/grobid-istex

Bibliographical annotations for ISTEX PDF resources based on GROBID

Primary LanguageJavaScript

grobid-istex

Work in progress.

This GROBID module enriches PDF with clickable areas corresponding to the bibliographical references also present in ISTEX. ISTEX permits the access to more than 17 million scientific documents from the major publishers to all French Research and Teaching organisations.

The overall process is the following one:

  1. grobid-core analyses the source PDF and extracts the structured bibliographical references together with the corresponding PDF areas.

  2. for each extracted bibliographical reference, the ISTEX OpenURL service is used to check if the corresponding full text is present or not in the ISTEX resources and retrieves the identifier of the full text PDF.

Optionally, before the call to the ISTEX OpenURL service, a call to CrossRef is done to retrieve a DOI and richer metadata for the recognized bibliographical reference.These additional information will improve the resolution rate of the OpenURL service.
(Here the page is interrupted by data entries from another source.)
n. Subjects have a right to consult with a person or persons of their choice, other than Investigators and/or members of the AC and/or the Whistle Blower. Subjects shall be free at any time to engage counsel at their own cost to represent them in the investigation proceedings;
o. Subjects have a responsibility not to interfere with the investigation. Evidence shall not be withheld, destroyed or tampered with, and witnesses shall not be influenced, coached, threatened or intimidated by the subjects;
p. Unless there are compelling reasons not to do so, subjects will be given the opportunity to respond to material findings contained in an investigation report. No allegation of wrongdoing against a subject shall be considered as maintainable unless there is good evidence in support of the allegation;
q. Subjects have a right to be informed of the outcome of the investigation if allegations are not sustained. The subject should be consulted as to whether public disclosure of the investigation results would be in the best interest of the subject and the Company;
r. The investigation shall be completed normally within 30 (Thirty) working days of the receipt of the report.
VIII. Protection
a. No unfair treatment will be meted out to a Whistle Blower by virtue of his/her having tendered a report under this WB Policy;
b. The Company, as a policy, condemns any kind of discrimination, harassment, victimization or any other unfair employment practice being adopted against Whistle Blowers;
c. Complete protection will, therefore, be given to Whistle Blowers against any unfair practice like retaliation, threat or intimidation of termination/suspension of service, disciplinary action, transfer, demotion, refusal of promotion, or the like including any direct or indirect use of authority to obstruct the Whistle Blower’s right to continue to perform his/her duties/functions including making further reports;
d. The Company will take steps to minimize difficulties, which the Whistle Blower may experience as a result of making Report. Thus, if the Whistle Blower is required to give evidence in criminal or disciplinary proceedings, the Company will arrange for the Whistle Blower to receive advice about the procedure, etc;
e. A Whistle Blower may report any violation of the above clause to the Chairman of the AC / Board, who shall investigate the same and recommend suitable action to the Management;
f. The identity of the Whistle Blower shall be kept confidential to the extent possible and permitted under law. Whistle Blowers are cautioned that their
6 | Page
  1. for the bibliographical references present in ISTEX, we can produce:

(i) a PDF enriched with a clickable areas added to the source PDF covering the text of the bibliographical reference. Clicking on this area will call the browser and leads directly to the cited PDF in the ISTEX holding (external URI PDF link action, access to the ISTEX PDF must be authorized for the user).
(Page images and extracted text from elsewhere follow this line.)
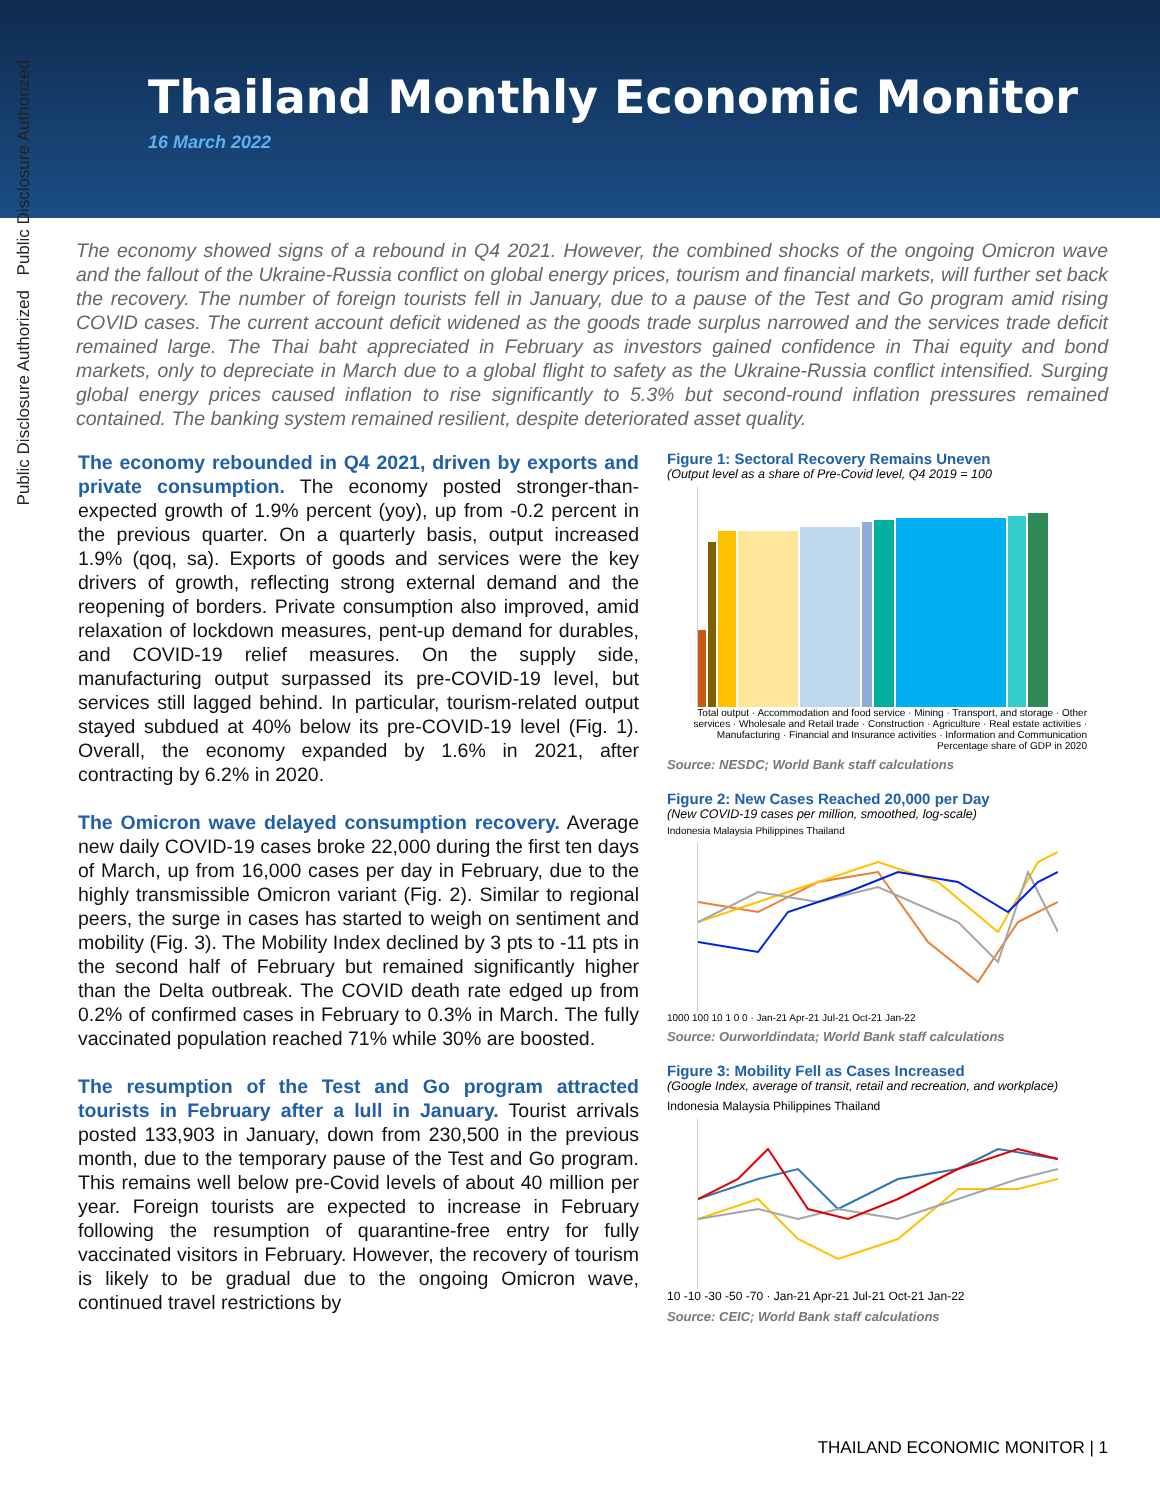Thailand Monthly Economic Monitor
16 March 2022
Public Disclosure Authorized
Public Disclosure Authorized
The economy showed signs of a rebound in Q4 2021. However, the combined shocks of the ongoing Omicron wave and the fallout of the Ukraine-Russia conflict on global energy prices, tourism and financial markets, will further set back the recovery. The number of foreign tourists fell in January, due to a pause of the Test and Go program amid rising COVID cases. The current account deficit widened as the goods trade surplus narrowed and the services trade deficit remained large. The Thai baht appreciated in February as investors gained confidence in Thai equity and bond markets, only to depreciate in March due to a global flight to safety as the Ukraine-Russia conflict intensified. Surging global energy prices caused inflation to rise significantly to 5.3% but second-round inflation pressures remained contained. The banking system remained resilient, despite deteriorated asset quality.
The economy rebounded in Q4 2021, driven by exports and private consumption. The economy posted stronger-than-expected growth of 1.9% percent (yoy), up from -0.2 percent in the previous quarter. On a quarterly basis, output increased 1.9% (qoq, sa). Exports of goods and services were the key drivers of growth, reflecting strong external demand and the reopening of borders. Private consumption also improved, amid relaxation of lockdown measures, pent-up demand for durables, and COVID-19 relief measures. On the supply side, manufacturing output surpassed its pre-COVID-19 level, but services still lagged behind. In particular, tourism-related output stayed subdued at 40% below its pre-COVID-19 level (Fig. 1). Overall, the economy expanded by 1.6% in 2021, after contracting by 6.2% in 2020.
The Omicron wave delayed consumption recovery. Average new daily COVID-19 cases broke 22,000 during the first ten days of March, up from 16,000 cases per day in February, due to the highly transmissible Omicron variant (Fig. 2). Similar to regional peers, the surge in cases has started to weigh on sentiment and mobility (Fig. 3). The Mobility Index declined by 3 pts to -11 pts in the second half of February but remained significantly higher than the Delta outbreak. The COVID death rate edged up from 0.2% of confirmed cases in February to 0.3% in March. The fully vaccinated population reached 71% while 30% are boosted.
The resumption of the Test and Go program attracted tourists in February after a lull in January. Tourist arrivals posted 133,903 in January, down from 230,500 in the previous month, due to the temporary pause of the Test and Go program. This remains well below pre-Covid levels of about 40 million per year. Foreign tourists are expected to increase in February following the resumption of quarantine-free entry for fully vaccinated visitors in February. However, the recovery of tourism is likely to be gradual due to the ongoing Omicron wave, continued travel restrictions by
Figure 1: Sectoral Recovery Remains Uneven
(Output level as a share of Pre-Covid level, Q4 2019 = 100
Total output · Accommodation and food service · Mining · Transport, and storage · Other services · Wholesale and Retail trade · Construction · Agriculture · Real estate activities · Manufacturing · Financial and Insurance activities · Information and Communication
Percentage share of GDP in 2020
Source: NESDC; World Bank staff calculations
Figure 2: New Cases Reached 20,000 per Day
(New COVID-19 cases per million, smoothed, log-scale)
Indonesia Malaysia Philippines Thailand
1000 100 10 1 0 0 · Jan-21 Apr-21 Jul-21 Oct-21 Jan-22
Source: Ourworldindata; World Bank staff calculations
Figure 3: Mobility Fell as Cases Increased
(Google Index, average of transit, retail and recreation, and workplace)
Indonesia Malaysia Philippines Thailand
10 -10 -30 -50 -70 · Jan-21 Apr-21 Jul-21 Oct-21 Jan-22
Source: CEIC; World Bank staff calculations
THAILAND ECONOMIC MONITOR | 1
(ii) a set of annotations in JSON format including coordinates in the source PDF in order to create an interactive additional layer on top of the PDF rendered in the browser,

  1. the reference markers present in the document body are also made clickable and are linked to the text of the corresponding bibliographical reference ("GoTo" PDF action).

Install, build, run

First install the latest development version of GROBID as explained by the documentation.

Clone the Grobid-Istex

git clone https://github.com/istex/grobid-istex.git

Copy the present module grobid-istex as sibling sub-project to grobid-core, grobid-trainer, etc.:

cp -r grobid-istex grobid/

Build GROBID with:

cd PATH-TO-GROBID/grobid/

Build the Grobid with gradle:

./gradlew -Dmaven.test.skip=true clean install

Build grobid-istex module:

cd PATH-TO-GROBID/grobid/grobid-istex

Fix some configuration in the pom file regarding some updates for Grobid :

  • Since the grobid-parent is not used anymore, the snippet regarding to it can be ignored or deleted

  • Before building Grobid-Istex, it's recommended to update some information regarding to Grobid which can be found here documentation

  • If some changes with Grobid exist, Maven needs to be told that are some changes in grobid bintray repository (https://bintray.com/rookies/maven/grobid)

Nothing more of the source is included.